No que se refere à relação entre as empresas e o ambiente social e natural, as organizações podem se caracterizar por valores das dimensões Domínio ou Harmonia.
Quando a ênfase está no Domínio, as organizações fomentam valores que geram controle e uma relação de exploração do meio ambiente físico e social, por meio do domínio da tecnologia e do conhecimento. Em contrapartida, no pólo Harmonia, os valores adotados pela organização privilegiam uma relação harmoniosa e equilibrada com o ambiente e outras organizações, a tolerância, a sustentabilidade e a proteção à natureza.
Em síntese, conhecer os valores de um indivíduo, grupo ou organização pode representar uma maior possibilidade de compreensão do seu comportamento, uma vez que os valores possuem uma motivação subjacente a cada um deles. Em um contexto organizacional, os valores manifestos ou latentes são elementos-chave para a assimilação do que se entende como sendo importante e desejado para a organização.
Aqui, a liderança ocupa um lugar essencial, uma vez que o líder forma e informa os seus colaboradores sobre os valores organizacionais, de forma consciente ou não, e exerce forte impacto sobre o desempenho do seu colaborador, sobretudo por exercer um papel de modelo. A relação entre o líder e o liderado é crucial para a transmissão apropriada dos valores organizacionais.
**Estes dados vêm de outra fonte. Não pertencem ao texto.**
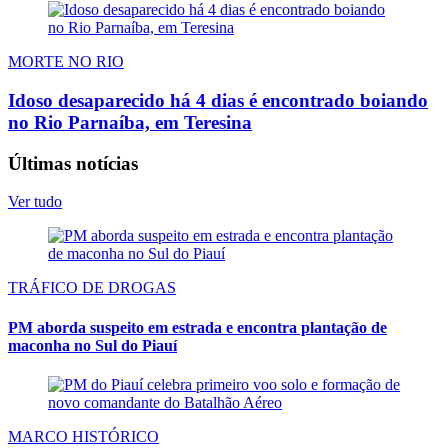
MORTE NO RIO
Idoso desaparecido há 4 dias é encontrado boiando
no Rio Parnaíba, em Teresina
Últimas notícias
Ver tudo
TRÁFICO DE DROGAS
PM aborda suspeito em estrada e encontra plantação de
maconha no Sul do Piauí
MARCO HISTÓRICO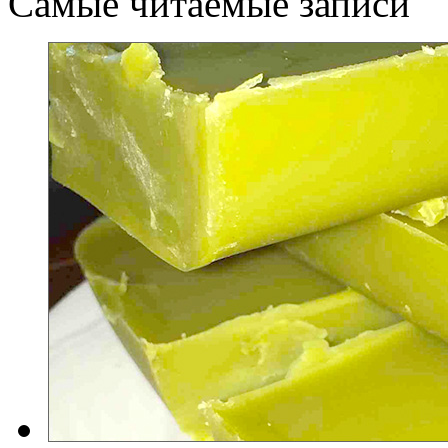
Самые читаемые записи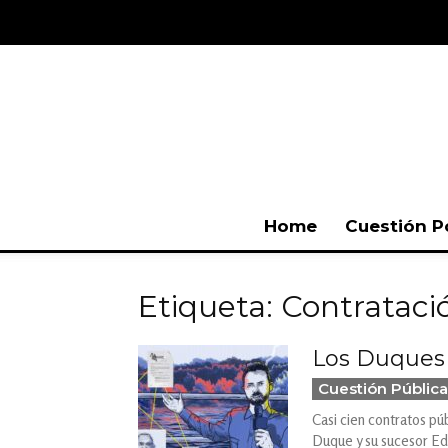
Home
Cuestión P
Etiqueta: Contrataci
Los Duques 
Cuestión Pública
Casi cien contratos pú
Duque y su sucesor Ed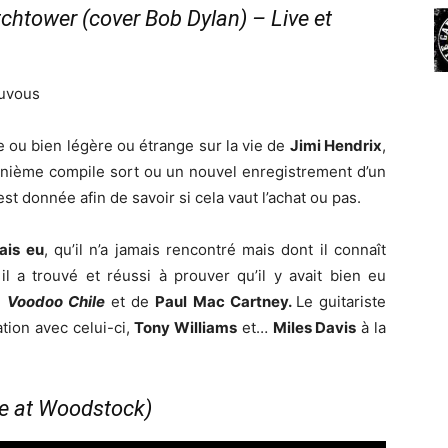
chtower (cover Bob Dylan) – Live et
uvous
le ou bien légère ou étrange sur la vie de
Jimi Hendrix
,
e ènième compile sort ou un nouvel enregistrement d’un
st donnée afin de savoir si cela vaut l’achat ou pas.
mais eu
, qu’il n’a jamais rencontré mais dont il connaît
l a trouvé et réussi à prouver qu’il y avait bien eu
e
Voodoo Chile
et de
Paul Mac Cartney.
Le guitariste
tion avec celui-ci,
Tony Williams
et…
Miles Davis
à la
ve at Woodstock)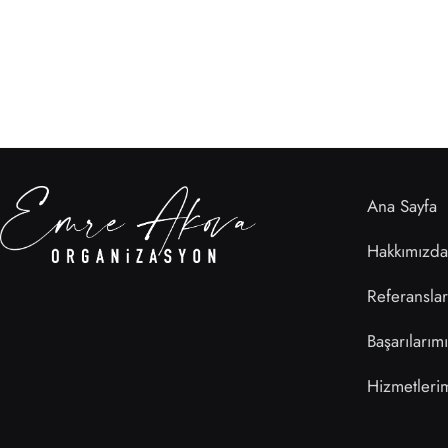
Ana Sayfa
Hakkımızda
Referanslar
Başarılarım
Hizmetleri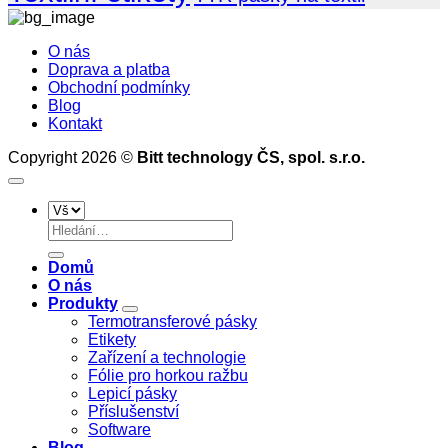
páskou
Textilní
verzí
na
materiály
a
O nás
dutince
a
srovnání
Doprava a platba
25
nastavení
funkcí
Obchodní podmínky
mm
tiskáren
profesionálního
Blog
softwaru
Kontakt
pro
tisk
Copyright 2026 ©
Bitt technology ČS, spol. s.r.o.
etiket
Hledat:
Domů
O nás
Produkty
Termotransferové pásky
Etikety
Zařízení a technologie
Fólie pro horkou ražbu
Lepicí pásky
Příslušenství
Software
Blog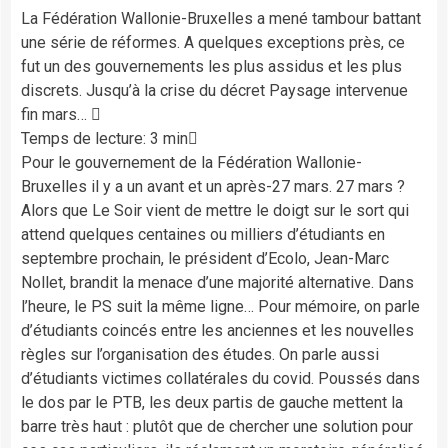
La Fédération Wallonie-Bruxelles a mené tambour battant
une série de réformes. A quelques exceptions près, ce
fut un des gouvernements les plus assidus et les plus
discrets. Jusqu’à la crise du décret Paysage intervenue
fin mars… 
Temps de lecture: 3 min
Pour le gouvernement de la Fédération Wallonie-
Bruxelles il y a un avant et un après-27 mars. 27 mars ?
Alors que Le Soir vient de mettre le doigt sur le sort qui
attend quelques centaines ou milliers d’étudiants en
septembre prochain, le président d’Ecolo, Jean-Marc
Nollet, brandit la menace d’une majorité alternative. Dans
l’heure, le PS suit la même ligne… Pour mémoire, on parle
d’étudiants coincés entre les anciennes et les nouvelles
règles sur l’organisation des études. On parle aussi
d’étudiants victimes collatérales du covid. Poussés dans
le dos par le PTB, les deux partis de gauche mettent la
barre très haut : plutôt que de chercher une solution pour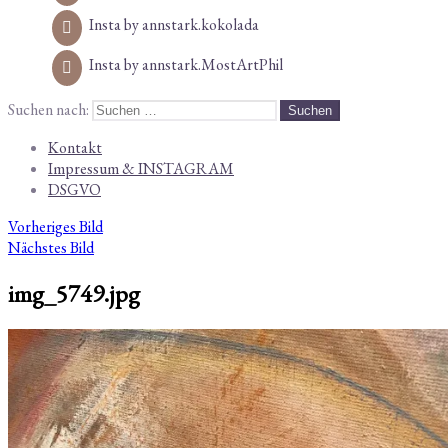
Insta by annstark.kokolada
Insta by annstark.MostArtPhil
Suchen nach:
Kontakt
Impressum & INSTAGRAM
DSGVO
Vorheriges Bild
Nächstes Bild
img_5749.jpg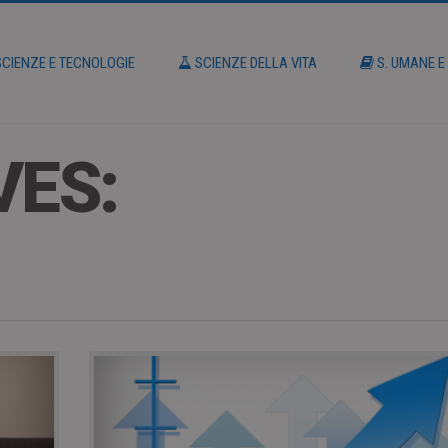
CIENZE E TECNOLOGIE
SCIENZE DELLA VITA
S. UMANE E
VES: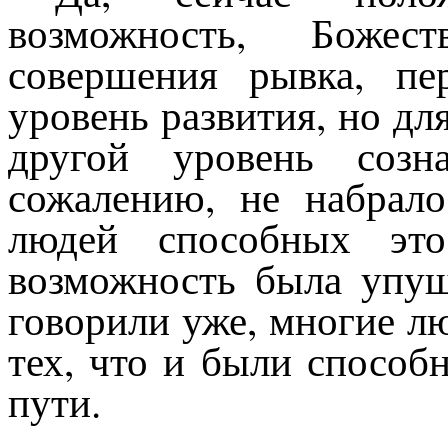
возможность, Божес
совершения рывка, пе
уровень развития, но дл
другой уровень соз
сожалению, не набрало
людей способных это
возможность была упущ
говорили уже, многие л
тех, что и были способ
пути.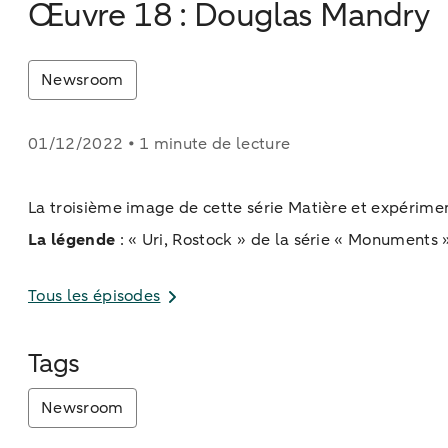
Œuvre 18 : Douglas Mandry
Newsroom
01/12/2022 • 1 minute de lecture
La troisième image de cette série Matière et expérim
La légende
: « Uri, Rostock » de la série « Monuments 
Tous les épisodes
Tags
Newsroom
Outra questão relevante diz respeito ao papel do treinamento e das experiências de aprendizagem no desenvolvimento dos valores. Na compreensão de Aristóteles, o desenvolvimento da virtude vem da prática, da repetição e parece coerente que assim
também ocorra com os valores humanos e organizacionais. O espaço organizacional é também um espaço de formação, no qual não somente o conhecimento técnico é construído, mas também o comportamental, o que inclui a aprendizagem e internalização dos valores, crenças, emoções e das formas de relação priorizadas pelo contexto organizacional.
Para finalizar, ecoamos Peter Drucker que afirma: “O cenário social que temos mais destacado é a organização; (...) caberá a administração fazer com que os valores e aspirações dos indivíduos contribuam para o potencial e bom desempenho organizacional.”